Fermo l’impatto pratico di relativa importanza (attesa la diffusione nel mercato delle clausole estensive volontarie alla copertura per aree private), la questione pone ancora una volta al centro il concetto, di derivazione comunitaria e definitivamente recepito in ambito nazionale, della funzione del veicolo e dell’uso conforme (e non abnorme) dello stesso, quale elemento dirimente per definire la perimetrazione dell’obbligo di assicurare la circolazione stradale. 

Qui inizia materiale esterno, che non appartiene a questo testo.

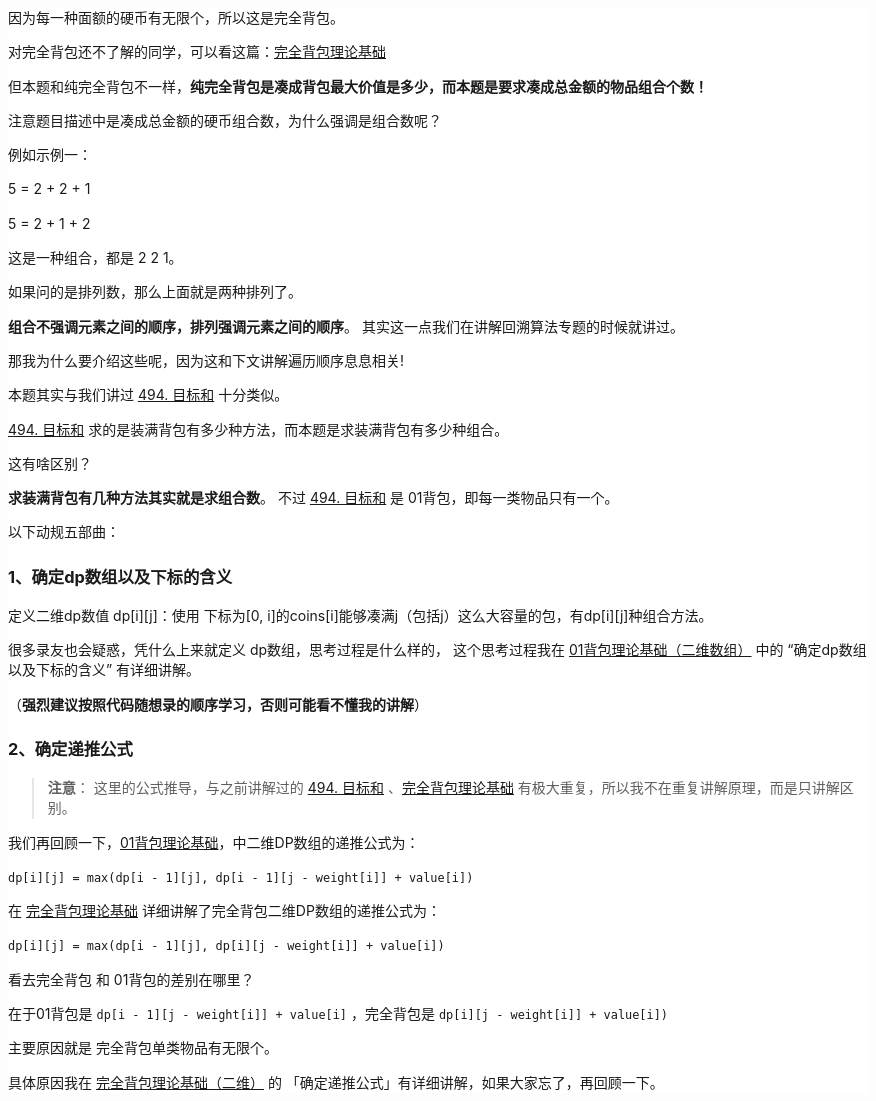 因为每一种面额的硬币有无限个，所以这是完全背包。

对完全背包还不了解的同学，可以看这篇：[完全背包理论基础](https://programmercarl.com/背包问题理论基础完全背包.html)

但本题和纯完全背包不一样，**纯完全背包是凑成背包最大价值是多少，而本题是要求凑成总金额的物品组合个数！**

注意题目描述中是凑成总金额的硬币组合数，为什么强调是组合数呢？

例如示例一：

5 = 2 + 2 + 1

5 = 2 + 1 + 2

这是一种组合，都是 2 2 1。

如果问的是排列数，那么上面就是两种排列了。

**组合不强调元素之间的顺序，排列强调元素之间的顺序**。 其实这一点我们在讲解回溯算法专题的时候就讲过。

那我为什么要介绍这些呢，因为这和下文讲解遍历顺序息息相关!

本题其实与我们讲过 [494. 目标和](https://programmercarl.com/0494.目标和.html) 十分类似。 

[494. 目标和](https://programmercarl.com/0494.目标和.html) 求的是装满背包有多少种方法，而本题是求装满背包有多少种组合。 

这有啥区别？ 

**求装满背包有几种方法其实就是求组合数**。 不过 [494. 目标和](https://programmercarl.com/0494.目标和.html) 是 01背包，即每一类物品只有一个。 

以下动规五部曲：

### 1、确定dp数组以及下标的含义 

定义二维dp数值 dp[i][j]：使用 下标为[0, i]的coins[i]能够凑满j（包括j）这么大容量的包，有dp[i][j]种组合方法。 

很多录友也会疑惑，凭什么上来就定义 dp数组，思考过程是什么样的， 这个思考过程我在 [01背包理论基础（二维数组）](https://programmercarl.com/背包理论基础01背包-1.html) 中的 “确定dp数组以及下标的含义” 有详细讲解。 

（**强烈建议按照代码随想录的顺序学习，否则可能看不懂我的讲解**）


### 2、确定递推公式

> **注意**： 这里的公式推导，与之前讲解过的 [494. 目标和](https://programmercarl.com/0494.目标和.html) 、[完全背包理论基础](https://programmercarl.com/背包问题理论基础完全背包.html) 有极大重复，所以我不在重复讲解原理，而是只讲解区别。

我们再回顾一下，[01背包理论基础](https://programmercarl.com/背包理论基础01背包-1.html)，中二维DP数组的递推公式为： 

`dp[i][j] = max(dp[i - 1][j], dp[i - 1][j - weight[i]] + value[i])` 

在 [完全背包理论基础](https://programmercarl.com/背包问题理论基础完全背包.html) 详细讲解了完全背包二维DP数组的递推公式为： 

`dp[i][j] = max(dp[i - 1][j], dp[i][j - weight[i]] + value[i])`


看去完全背包 和 01背包的差别在哪里？ 

在于01背包是 `dp[i - 1][j - weight[i]] + value[i]`  ，完全背包是 `dp[i][j - weight[i]] + value[i])` 

主要原因就是 完全背包单类物品有无限个。

具体原因我在  [完全背包理论基础（二维）](https://programmercarl.com/背包问题理论基础完全背包.html) 的 「确定递推公式」有详细讲解，如果大家忘了，再回顾一下。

Come detto, la Suprema Corte in un certo senso chiude il cerchio in tema di obbligo assicurativo da circolazione dei veicoli, di fatto completando l’iter di estensione, sempre veicolato dal pieno recepimento del diritto comunitario, già iniziato con la nota sentenza, sempre a SS.UU., del 2015 (n.8620).
Alla stregua di quanto ora deciso dalle Sezioni Unite, e tenuto conto dei precedenti che hanno esteso il concetto di obbligo di garanzia per le imprese di assicurazione anche a eventi limite in precedenza esclusi (la sosta del veicolo, la posizione di arresto, l’ingombro da esso determinato sugli spazi addetti alla circolazione, gli incidenti occorsi durante le operazioni eseguite in funzione della partenza o connesse alla fermata, sia ancora con riguardo a tutte le operazioni che il veicolo è destinato a compiere e per il quale esso può circolare nelle strade, come ad esempio lo scarico di merci, o altro), si può dire che l’obbligo assicurativo e quindi di indennizzo per l’assicuratore Rca oggi riguardi un ampio ventaglio di ipotesi anche collaterali alla circolazione stessa, alle quali si aggiunge infine, per effetto della sentenza n. 21983, anche la circolazione del veicolo in qualunque area, anche se delimitata e interdetta al pubblico.